Diriam os flósofos da educação que todo tema explorado, ou melhor, todo recorte usado para explorar um tema é arbitrário, pois, necessariamente, exclui as outras vertentes. Um viés contemporâneo, como por exemplo a influência midiática, seria plenamente possível. Mas preferi o panorâma histórico para a fomentar a discussão.De qualquer modo, fico satisfeito de tê-lo feito pensar,ao menos um pouco.

Abraços.

Anônimo disse...

VC fechou!!!
Parabens pelo equilíbrio.
Continue fazendo o povo pensar
Um abraço!

artchella disse...

A democracia em que vivemos é indiscutivelmente um regime totalitário mascarado pela ignorância do povo.
Todo regime político tem sua vida própria, ou seja, nasce, cresce e morre, retornando para onde se iniciou, isto é, para mente dos filósofos.... O regime político segue em ordem crescente e quando chega ao máximo, então, começa a decrescer, isto é, começa a voltar para seu estado de origem.
Pois bem, é isso que vem acontecendo em nosso pais...desde da 1° constituinte até os dias de hoje, percebemos que estamos regredindo no conceito de democracia.

Anônimo disse...

A reflexão feita pelo autor do artigo dá exemplos de democracia que na realidade não significam exemplos a serem seguidos. Na Grécia antiga só quem participava das decisões eram os cidadãos e os escravos eram excluídos de participarem. Isso é exemplo de democracia? Os indígenas têm seu próprio jeito de viverem e lidarem com seus problemas. É um jeito diferente do nosso. Isso não significa democracia. Não é verdade que eles não precisam de ninguém. É claro que eles precisam, pois se não precisassem não haveria a FUNAI para tratar de suas questões.

Anônimo disse...

Discordo do autor do artigo ao afirmar que o nosso presidente "usa e abusa de frases feitas para ludibriar a população mais carente". Quem faz essa afirmação, deve ser do lado da oposição ao governo. Pois um presidente que tem uma popularidade com 80% de aprovação, será que seus discurso são "vazios", como afirma o autor do artigo?
Na minha opinião, o presidente Lula tem sido coerente com discurso e a prática desde o primeiro mandato até agora. Porém, os seus opositores só veem o lado negativo. Que pena!

Rosane Araujo disse...

Históricamente teu texto estava bom. Mas logo descabou para uma postura ideológico.
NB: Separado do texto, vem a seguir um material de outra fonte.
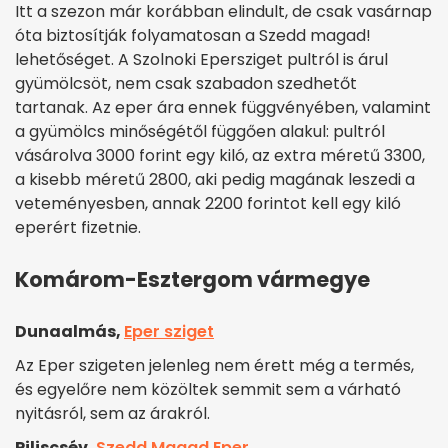
Itt a szezon már korábban elindult, de csak vasárnap
óta biztosítják folyamatosan a Szedd magad!
lehetőséget. A Szolnoki Epersziget pultról is árul
gyümölcsöt, nem csak szabadon szedhetőt
tartanak. Az eper ára ennek függvényében, valamint
a gyümölcs minőségétől függően alakul: pultról
vásárolva 3000 forint egy kiló, az extra méretű 3300,
a kisebb méretű 2800, aki pedig magának leszedi a
veteményesben, annak 2200 forintot kell egy kiló
eperért fizetnie.
Komárom-Esztergom vármegye
Dunaalmás,
Eper sziget
Az Eper szigeten jelenleg nem érett még a termés,
és egyelőre nem közöltek semmit sem a várható
nyitásról, sem az árakról.
Piliscsév,
Szedd Magad Eper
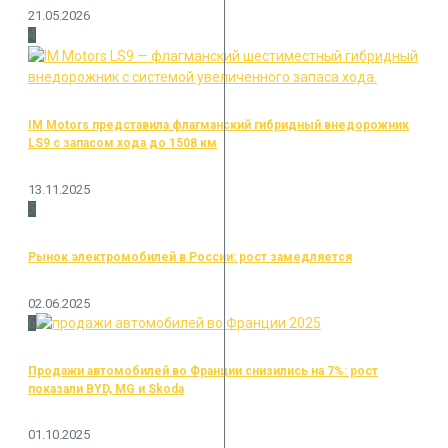
21.05.2026
4
IM Motors представила флагманский гибридный внедорожник
LS9 с запасом хода до 1508 км
13.11.2025
5
Рынок электромобилей в России: рост замедляется
02.06.2025
6
Продажи автомобилей во Франции снизились на 7%: рост
показали BYD, MG и Skoda
01.10.2025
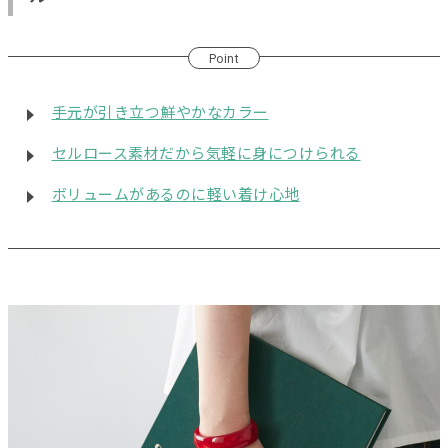
Point
手元が引き立つ鮮やかなカラー
セルロース素材だから気軽に身につけられる
ボリュームがあるのに軽い着け心地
Tu misturasse a análise sobre a origem da democracia, importante e , escorregou para uma crítica, pessoal, às políticas do governo. Não concordo com a tua posição.
Se conheces bem a História do Brasil, sabes que a nossa histório foi construída de forma torpede. Não é, portanto, algo novo
A culpa está muito além deste governo. Teriamos que fazer uma análise bem mais aprofundada, pois, nossa história reflete o dominio de uma eleite que esteve mais de 500 anos no poder. O povo manteve-se afastado dos principais episódios históricos e alienado
Não delego responsabilidade do povo esta alienação!

Ricardo Gacki disse...

Parabéns pela iniciativa e pelo debate. Teu texto é direto, didático e você não tem medo de se posicionar. Denota personalidade. Discordo de quem acusa o texto de descambar. Entendo que o texto, dentro do pequeno espaço que lhe cabe, sai do lugar comum que segue a cultura de rebanho que só elogia o governo e se baseia em falsas estatísticas.